Yang saat ini terjadi, pemerintah dan pers sering menempatkan guru sebagai profesi marginal yang diganjar (finansial) tak sesuai dengan predikatnya sebagai pahlawan tanpa tanda jasa. Akibatnya, sejak 1 dasawarsa terakhir, pemerintah rajin memberikan insentif untuk guru (khususnya guru PNS) baik itu berupa kenaikan gaji, atau tunjangan khusus.
Apa iya memang butuh pengakuan dan perlakuan seperti itu untuk profesi guru? Di mata saya, semua profesi punya andil membangun peradabannya ini dengan perannya sendiri-sendiri. Pak itu Pak Guru, Pak Tani, Bu Saudagar, Bu Dokter, Pak Kuli, Pak Penyair, Bu Becak (eh..jarang ya?), dan pak-bu lainnya. Tidak ada profesi dengan derajat lebih tinggi di atas profesi lain.
Lalu kenapa harus mengistimewakan guru dibanding profesi lain? Karena mendidik anak-anak kita kah? Bukankah itu sudah job-nya! Karena upah guru yang relatif terseokkah? Bukankah bukan cuma guru yang pendapatannya terbatas, beratus profesi lain juga begitu.
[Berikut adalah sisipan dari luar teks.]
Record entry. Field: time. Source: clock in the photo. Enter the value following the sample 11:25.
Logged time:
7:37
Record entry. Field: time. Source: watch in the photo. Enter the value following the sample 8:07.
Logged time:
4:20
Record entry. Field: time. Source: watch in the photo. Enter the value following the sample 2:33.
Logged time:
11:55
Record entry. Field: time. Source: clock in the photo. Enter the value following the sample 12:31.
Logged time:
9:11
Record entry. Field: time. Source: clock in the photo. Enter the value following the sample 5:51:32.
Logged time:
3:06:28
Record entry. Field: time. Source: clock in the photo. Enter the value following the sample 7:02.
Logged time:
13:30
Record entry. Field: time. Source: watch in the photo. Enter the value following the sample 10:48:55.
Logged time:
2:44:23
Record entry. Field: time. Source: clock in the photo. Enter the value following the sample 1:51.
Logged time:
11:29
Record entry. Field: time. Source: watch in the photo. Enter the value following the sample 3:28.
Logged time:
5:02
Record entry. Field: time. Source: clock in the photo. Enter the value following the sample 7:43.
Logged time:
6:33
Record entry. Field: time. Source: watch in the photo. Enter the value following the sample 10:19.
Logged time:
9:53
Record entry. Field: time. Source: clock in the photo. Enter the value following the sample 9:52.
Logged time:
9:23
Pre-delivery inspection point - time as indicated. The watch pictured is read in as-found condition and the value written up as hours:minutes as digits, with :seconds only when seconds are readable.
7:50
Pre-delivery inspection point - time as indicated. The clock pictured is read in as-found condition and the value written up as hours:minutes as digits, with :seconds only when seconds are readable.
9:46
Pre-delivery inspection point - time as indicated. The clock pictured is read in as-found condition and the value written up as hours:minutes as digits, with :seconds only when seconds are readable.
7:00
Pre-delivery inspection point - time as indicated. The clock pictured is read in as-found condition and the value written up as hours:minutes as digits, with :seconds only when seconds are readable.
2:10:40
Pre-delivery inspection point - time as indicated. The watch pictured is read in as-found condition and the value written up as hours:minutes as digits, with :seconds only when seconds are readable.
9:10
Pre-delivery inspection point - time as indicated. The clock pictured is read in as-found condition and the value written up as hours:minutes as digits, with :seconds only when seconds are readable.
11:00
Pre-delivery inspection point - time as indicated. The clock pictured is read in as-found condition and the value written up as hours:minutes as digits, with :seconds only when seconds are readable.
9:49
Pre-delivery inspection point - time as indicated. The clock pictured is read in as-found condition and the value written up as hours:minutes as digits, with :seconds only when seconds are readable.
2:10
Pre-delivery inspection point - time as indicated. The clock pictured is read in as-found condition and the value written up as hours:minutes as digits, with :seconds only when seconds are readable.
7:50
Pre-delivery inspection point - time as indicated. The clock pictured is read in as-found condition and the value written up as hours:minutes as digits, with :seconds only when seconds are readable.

Pak Tani layak dikasih rewards lho. Pak Sopir juga. Kenapa cuma guru?
Jangan salah lho, saya setuju dengan upaya menaikkan taraf hidup guru. Yang saya tidak setuju adalah, kenapa upaya itu terkesan atas dasar jenis pekerjaannya yang konon mencetak anak menjadi ‘orang.’ Logika yang menurut saya naif dan salah kaprah. Lagian, yang dicetak kan gak cuma ‘orang,’ koruptor dan penjahat juga banyak yang makan sekolahan.
Selamat hari Guru. Buatlah diri terhormat karena dedikasimu, bukan jenis pekerjaanmu!